Scheuen Sie sich nicht, selbst aktiv zu werden und Ihren Arzt anzusprechen! Sicher gibt es auch in Ihrer Umgebung eine Ernährungspraxis, wo Sie Hilfe bekommen.
In jedem Fall sollten Sie therapeutische Unterstützung in Anspruch nehmen, wenn Sie eine oder mehrere der folgenden Fragen mit Ja beantworten:
- Haben Sie ein niedriges Körpergewicht (BMI unter 20)?

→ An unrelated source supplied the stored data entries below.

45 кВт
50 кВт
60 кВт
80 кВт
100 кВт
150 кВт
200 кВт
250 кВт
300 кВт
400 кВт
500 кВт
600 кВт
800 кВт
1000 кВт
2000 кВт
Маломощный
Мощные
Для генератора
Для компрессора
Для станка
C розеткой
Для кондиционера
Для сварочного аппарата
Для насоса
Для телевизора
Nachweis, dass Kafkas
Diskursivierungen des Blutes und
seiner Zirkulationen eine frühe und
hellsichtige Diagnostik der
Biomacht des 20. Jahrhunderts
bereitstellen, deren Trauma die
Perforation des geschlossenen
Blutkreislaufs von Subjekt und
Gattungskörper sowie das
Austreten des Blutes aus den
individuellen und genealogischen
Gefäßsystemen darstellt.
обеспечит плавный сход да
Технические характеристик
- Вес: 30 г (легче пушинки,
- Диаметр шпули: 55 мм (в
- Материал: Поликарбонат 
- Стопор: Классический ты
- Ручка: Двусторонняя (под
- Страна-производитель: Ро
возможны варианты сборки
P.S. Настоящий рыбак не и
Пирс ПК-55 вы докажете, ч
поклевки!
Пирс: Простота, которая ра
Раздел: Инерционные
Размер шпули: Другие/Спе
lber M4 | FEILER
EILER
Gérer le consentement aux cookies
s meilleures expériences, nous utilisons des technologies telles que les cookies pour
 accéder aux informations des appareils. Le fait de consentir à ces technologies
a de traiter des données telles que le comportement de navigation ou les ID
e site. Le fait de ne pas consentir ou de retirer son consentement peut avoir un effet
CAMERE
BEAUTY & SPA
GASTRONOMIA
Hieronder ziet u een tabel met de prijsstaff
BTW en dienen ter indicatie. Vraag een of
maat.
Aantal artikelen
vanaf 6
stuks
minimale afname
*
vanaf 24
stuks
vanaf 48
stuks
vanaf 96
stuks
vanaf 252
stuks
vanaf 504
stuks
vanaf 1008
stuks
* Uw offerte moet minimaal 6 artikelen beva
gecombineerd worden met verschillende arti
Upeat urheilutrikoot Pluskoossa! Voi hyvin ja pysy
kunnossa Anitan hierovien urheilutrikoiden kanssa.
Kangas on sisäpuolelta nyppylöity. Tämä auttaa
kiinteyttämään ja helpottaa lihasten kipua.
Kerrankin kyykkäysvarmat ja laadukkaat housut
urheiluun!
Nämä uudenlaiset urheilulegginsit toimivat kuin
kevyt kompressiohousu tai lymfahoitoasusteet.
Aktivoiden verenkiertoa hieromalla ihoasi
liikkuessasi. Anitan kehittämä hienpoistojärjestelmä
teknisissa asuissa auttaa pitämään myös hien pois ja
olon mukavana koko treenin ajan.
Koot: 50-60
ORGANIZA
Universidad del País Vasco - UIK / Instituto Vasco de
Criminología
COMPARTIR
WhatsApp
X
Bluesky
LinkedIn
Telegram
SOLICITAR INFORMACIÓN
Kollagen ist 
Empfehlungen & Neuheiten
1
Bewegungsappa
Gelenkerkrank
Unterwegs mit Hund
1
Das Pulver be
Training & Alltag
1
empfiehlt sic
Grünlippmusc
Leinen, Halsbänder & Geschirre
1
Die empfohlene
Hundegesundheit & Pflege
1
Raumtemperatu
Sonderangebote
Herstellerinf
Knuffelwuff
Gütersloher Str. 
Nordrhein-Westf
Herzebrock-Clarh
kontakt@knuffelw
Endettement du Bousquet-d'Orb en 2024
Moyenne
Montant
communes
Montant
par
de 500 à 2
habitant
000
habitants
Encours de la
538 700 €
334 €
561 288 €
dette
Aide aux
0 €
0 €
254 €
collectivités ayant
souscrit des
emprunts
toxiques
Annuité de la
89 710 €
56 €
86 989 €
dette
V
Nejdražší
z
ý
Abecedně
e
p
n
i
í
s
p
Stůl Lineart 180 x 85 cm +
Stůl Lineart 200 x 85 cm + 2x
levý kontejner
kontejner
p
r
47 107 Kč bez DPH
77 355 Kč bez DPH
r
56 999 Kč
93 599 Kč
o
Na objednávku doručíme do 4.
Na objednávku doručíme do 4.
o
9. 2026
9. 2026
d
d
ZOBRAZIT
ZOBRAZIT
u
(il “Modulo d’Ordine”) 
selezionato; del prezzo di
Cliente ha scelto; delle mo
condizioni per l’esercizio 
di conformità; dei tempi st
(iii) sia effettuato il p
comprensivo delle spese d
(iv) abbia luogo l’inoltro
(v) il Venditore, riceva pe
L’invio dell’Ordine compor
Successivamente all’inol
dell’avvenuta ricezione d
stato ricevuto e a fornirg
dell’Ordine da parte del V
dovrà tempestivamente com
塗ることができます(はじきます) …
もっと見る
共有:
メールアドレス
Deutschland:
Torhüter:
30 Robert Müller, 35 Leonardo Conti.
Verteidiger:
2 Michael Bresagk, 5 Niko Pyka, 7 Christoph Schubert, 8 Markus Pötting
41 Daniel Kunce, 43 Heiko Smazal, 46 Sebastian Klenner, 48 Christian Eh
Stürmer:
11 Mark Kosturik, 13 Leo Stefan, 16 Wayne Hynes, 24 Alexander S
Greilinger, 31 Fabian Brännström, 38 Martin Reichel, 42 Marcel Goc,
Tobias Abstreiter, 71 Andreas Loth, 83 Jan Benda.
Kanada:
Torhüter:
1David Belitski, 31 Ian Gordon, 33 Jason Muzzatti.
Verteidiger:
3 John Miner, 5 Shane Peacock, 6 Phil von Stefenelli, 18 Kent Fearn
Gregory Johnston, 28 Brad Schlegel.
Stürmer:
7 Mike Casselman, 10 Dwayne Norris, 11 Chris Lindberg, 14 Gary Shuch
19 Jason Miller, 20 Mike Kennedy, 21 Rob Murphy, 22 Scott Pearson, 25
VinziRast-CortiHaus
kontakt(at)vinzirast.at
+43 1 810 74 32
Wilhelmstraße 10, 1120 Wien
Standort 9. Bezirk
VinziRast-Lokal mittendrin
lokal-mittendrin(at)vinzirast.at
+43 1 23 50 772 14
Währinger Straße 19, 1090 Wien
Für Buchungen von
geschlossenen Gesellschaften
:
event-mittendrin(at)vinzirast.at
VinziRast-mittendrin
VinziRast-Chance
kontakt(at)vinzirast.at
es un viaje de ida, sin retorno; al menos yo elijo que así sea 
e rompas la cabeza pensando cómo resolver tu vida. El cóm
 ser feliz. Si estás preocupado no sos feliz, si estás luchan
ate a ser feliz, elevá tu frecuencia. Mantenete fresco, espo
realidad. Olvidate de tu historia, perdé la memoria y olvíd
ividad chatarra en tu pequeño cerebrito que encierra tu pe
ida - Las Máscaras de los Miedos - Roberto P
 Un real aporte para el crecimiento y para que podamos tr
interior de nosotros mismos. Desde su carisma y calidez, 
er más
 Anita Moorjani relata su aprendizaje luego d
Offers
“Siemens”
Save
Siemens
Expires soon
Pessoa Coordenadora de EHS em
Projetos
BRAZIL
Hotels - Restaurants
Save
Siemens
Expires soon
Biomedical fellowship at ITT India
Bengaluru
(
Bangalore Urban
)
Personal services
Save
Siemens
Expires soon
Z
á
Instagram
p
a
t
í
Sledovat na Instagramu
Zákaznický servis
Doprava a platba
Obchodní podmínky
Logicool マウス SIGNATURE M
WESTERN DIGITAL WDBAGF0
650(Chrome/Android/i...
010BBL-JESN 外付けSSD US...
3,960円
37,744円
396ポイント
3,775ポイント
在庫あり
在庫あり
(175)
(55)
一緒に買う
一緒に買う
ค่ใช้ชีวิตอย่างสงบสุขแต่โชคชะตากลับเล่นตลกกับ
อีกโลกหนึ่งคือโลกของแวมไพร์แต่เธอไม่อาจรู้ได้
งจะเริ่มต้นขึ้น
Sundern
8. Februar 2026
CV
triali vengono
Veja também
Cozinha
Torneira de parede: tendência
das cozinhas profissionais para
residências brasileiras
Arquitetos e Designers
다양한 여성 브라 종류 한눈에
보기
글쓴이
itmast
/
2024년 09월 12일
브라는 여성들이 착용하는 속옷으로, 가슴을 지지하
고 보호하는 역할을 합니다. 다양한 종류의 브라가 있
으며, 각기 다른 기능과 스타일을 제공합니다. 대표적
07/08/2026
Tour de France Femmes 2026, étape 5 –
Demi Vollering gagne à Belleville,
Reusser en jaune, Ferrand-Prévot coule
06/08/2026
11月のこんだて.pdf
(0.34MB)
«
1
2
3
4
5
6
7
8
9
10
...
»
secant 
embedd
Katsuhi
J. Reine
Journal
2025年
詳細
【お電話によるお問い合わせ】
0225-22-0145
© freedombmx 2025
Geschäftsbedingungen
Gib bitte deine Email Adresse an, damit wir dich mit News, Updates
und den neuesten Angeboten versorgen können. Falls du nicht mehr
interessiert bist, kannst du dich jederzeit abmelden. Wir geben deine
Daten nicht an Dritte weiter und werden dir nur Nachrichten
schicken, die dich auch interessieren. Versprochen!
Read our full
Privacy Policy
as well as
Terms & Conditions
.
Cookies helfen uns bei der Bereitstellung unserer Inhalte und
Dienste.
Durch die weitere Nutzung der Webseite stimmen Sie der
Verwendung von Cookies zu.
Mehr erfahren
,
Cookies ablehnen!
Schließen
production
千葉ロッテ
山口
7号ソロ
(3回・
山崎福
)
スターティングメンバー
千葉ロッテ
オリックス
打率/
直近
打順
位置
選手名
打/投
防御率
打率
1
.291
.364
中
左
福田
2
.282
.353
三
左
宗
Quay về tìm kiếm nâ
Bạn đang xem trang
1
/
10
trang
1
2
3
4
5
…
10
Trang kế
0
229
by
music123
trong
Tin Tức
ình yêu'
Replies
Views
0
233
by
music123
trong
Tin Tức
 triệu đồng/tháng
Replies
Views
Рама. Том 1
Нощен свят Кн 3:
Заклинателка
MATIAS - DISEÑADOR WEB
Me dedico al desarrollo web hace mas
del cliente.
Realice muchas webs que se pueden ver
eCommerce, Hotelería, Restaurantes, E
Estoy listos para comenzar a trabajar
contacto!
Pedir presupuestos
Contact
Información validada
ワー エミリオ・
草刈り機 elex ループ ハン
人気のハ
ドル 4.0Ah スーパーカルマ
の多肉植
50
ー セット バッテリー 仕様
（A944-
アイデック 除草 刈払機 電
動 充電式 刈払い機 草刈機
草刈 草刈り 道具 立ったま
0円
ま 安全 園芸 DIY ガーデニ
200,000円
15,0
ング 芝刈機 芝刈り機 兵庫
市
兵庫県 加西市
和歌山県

- Haben Sie in den letzten Wochen oder Monaten ungewollt Gewicht verloren?(Diese Frage gilt auch und erst recht bei Übergewicht!)
- Können Sie einen Gewichtsverlust zwischen zwei aufeinanderfolgenden Therapiezyklen nicht mehr aufholen?
- Verspüren Sie einen deutlichen Kraftverlust?
- Essen Sie deutlich weniger als vor der Erkrankung, haben Sie keinen Appetit mehr, können Sie Ihre sonst üblichen Portionen oft nicht mehr aufessen?
- Essen Sie nur sehr unregelmäßig Käse, Milch, Milchprodukte und wenig Fleisch?
- Ernähren Sie sich nur noch einseitig, weil Ihr Geschmack sich verändert hat?
- Haben Sie Kau- oder Schluckbeschwerden?
- Leiden Sie an Übelkeit, Erbrechen oder Durchfällen?
- Haben Sie eine verzögerte Wundheilung?
- Sind Sie Stomaträger und haben vorwiegend flüssigen Stuhlgang?
Eine qualifizierte ernährungstherapeutische Betreuung kann Ihnen helfen, Ihre Ernährungsprobleme zu meistern.